In response to student arrests in North Carolina, the Raleigh School District issued a resolution opposing ICE’s actions, citing humanitarian principles, ICE’s policy not to target sensitive locations, and reiterating the students’ statuses as low priority for deportation.

The situation has developed into a humanitarian crisis for this administration. The Guardian reported 83 cases of death by deportation since January 2014, 45 in El Salvador, 35 in Honduras, and three in Guatemala. Of 16,077 women from the Northern Triangle and Mexico interviewed by U.S. asylum officers in 2015, 82 percent of them had a “credible fear of persecution or torture.”

As it stands now, more than 85 percent of mothers and children show up to immigration proceedings without legal assistance, a huge problem considering that Central American families with no counsel were allowed to stay in the country only 2.3 percent of the time. Meanwhile, when they are able to receive legal help, they are 14 times less likely not to be deported.

The 14th Amendment of the U.S. Constitution entitles all people to due process of law, regardless of legal status. Rather than deportation, the better alternative is to protect these children’s right to seek asylum by providing access to legal assistance and information.
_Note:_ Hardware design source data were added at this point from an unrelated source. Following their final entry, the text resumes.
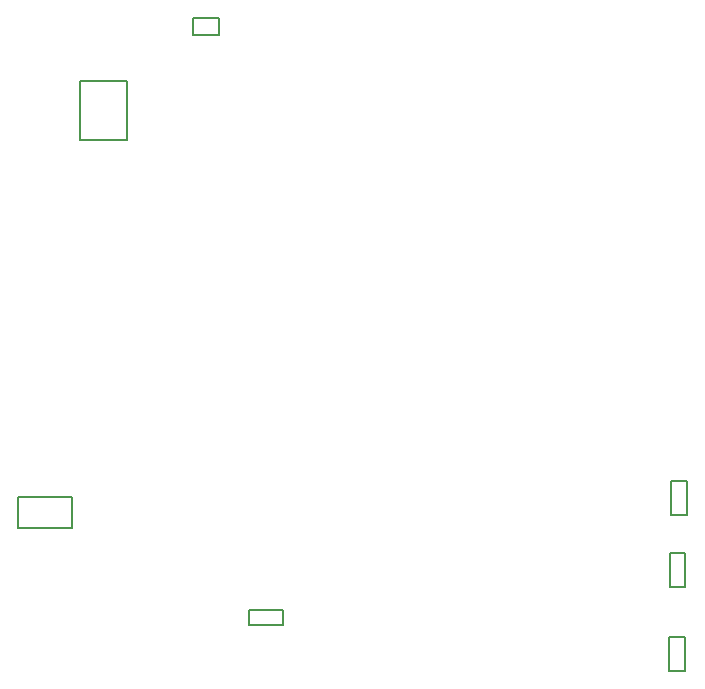
<source format=gbr>
%TF.GenerationSoftware,Altium Limited,Altium Designer,24.7.2 (38)*%
G04 Layer_Color=32768*
%FSLAX45Y45*%
%MOMM*%
%TF.SameCoordinates,313A2AA4-CFAA-4B56-AAC7-ADE98D6BBF51*%
%TF.FilePolarity,Positive*%
%TF.FileFunction,Other,Bottom_3D_Body*%
%TF.Part,Single*%
G01*
G75*
%TA.AperFunction,NonConductor*%
%ADD62C,0.20000*%
D62*
X1152500Y2320403D02*
X1612500D01*
X1152500Y2060403D02*
Y2320403D01*
Y2060403D02*
X1612500D01*
Y2320403D01*
X6672499Y1849083D02*
X6802500D01*
X6672499Y1559083D02*
Y1849083D01*
Y1559083D02*
X6802500D01*
Y1849083D01*
X6667500Y1133291D02*
X6797500D01*
X6667500Y843291D02*
Y1133291D01*
Y843291D02*
X6797500D01*
Y1133291D01*
X6685000Y2457500D02*
X6815000D01*
X6685000Y2167500D02*
Y2457500D01*
Y2167500D02*
X6815000D01*
Y2457500D01*
X3105000Y1235000D02*
Y1365000D01*
Y1235000D02*
X3395000D01*
Y1365000D01*
X3105000D02*
X3395000D01*
X1677500Y5345000D02*
X2077500D01*
Y5845000D01*
X1677500D02*
X2077500D01*
X1677500Y5345000D02*
Y5845000D01*
X2637500Y6232500D02*
X2857500D01*
Y6377500D01*
X2637500D02*
X2857500D01*
X2637500Y6232500D02*
Y6377500D01*
%TF.MD5,71044b16bb7f5da47d55c365c49ad447*%
M02*

</source>
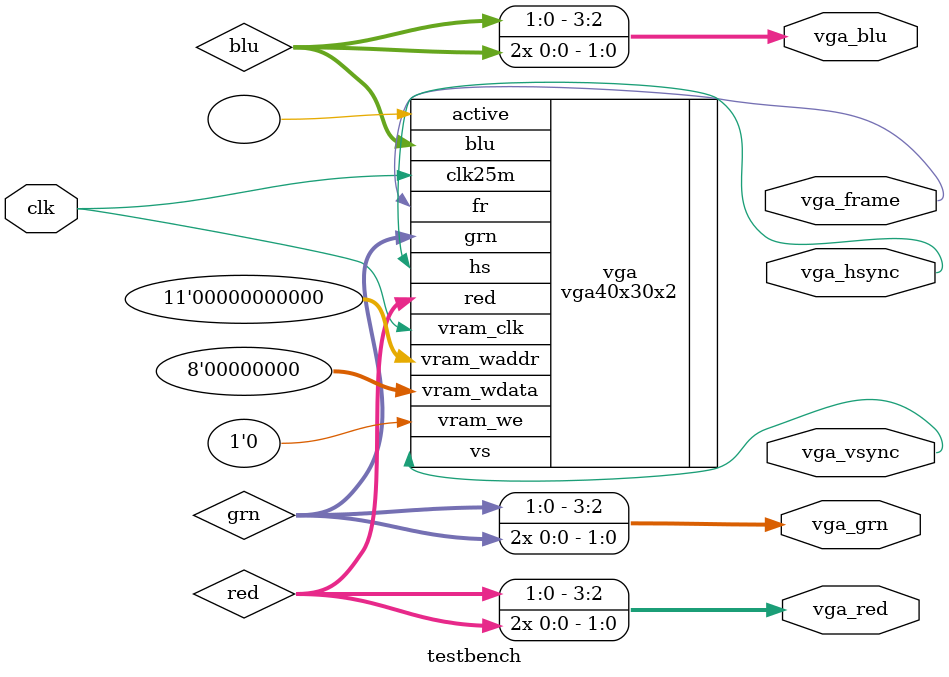
<source format=sv>

`timescale 1ns / 1ps

`define HEX_PATHS

module testbench(
        input clk,
	output [3:0]vga_red,
	output [3:0]vga_grn,
	output [3:0]vga_blu,
	output vga_hsync,
	output vga_vsync,
	output vga_frame
        );

wire [1:0]red;
wire [1:0]grn;
wire [1:0]blu;

vga40x30x2 vga(
	.clk25m(clk),
	.red(red),
	.grn(grn),
	.blu(blu),
	.hs(vga_hsync),
	.vs(vga_vsync),
	.fr(vga_frame),
	.active(),
	.vram_waddr(11'b0),
	.vram_wdata(8'b0),
	.vram_we(1'b0),
	.vram_clk(clk)
	);

assign vga_red = { red, red[0], red[0] };
assign vga_grn = { grn, grn[0], grn[0] };
assign vga_blu = { blu, blu[0], blu[0] };

endmodule

</source>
The administration must dedicate itself to addressing why these children are leaving and not play politics with the lives of harmless immigrants trying to escape violence.

Mark Salay is the Communications Intern at the LULAC National Office in Washington, D.C. He is a senior at the University of California, Santa Barbara, majoring in communication with minors in history and professional writing, and will be graduating in the Spring of 2016.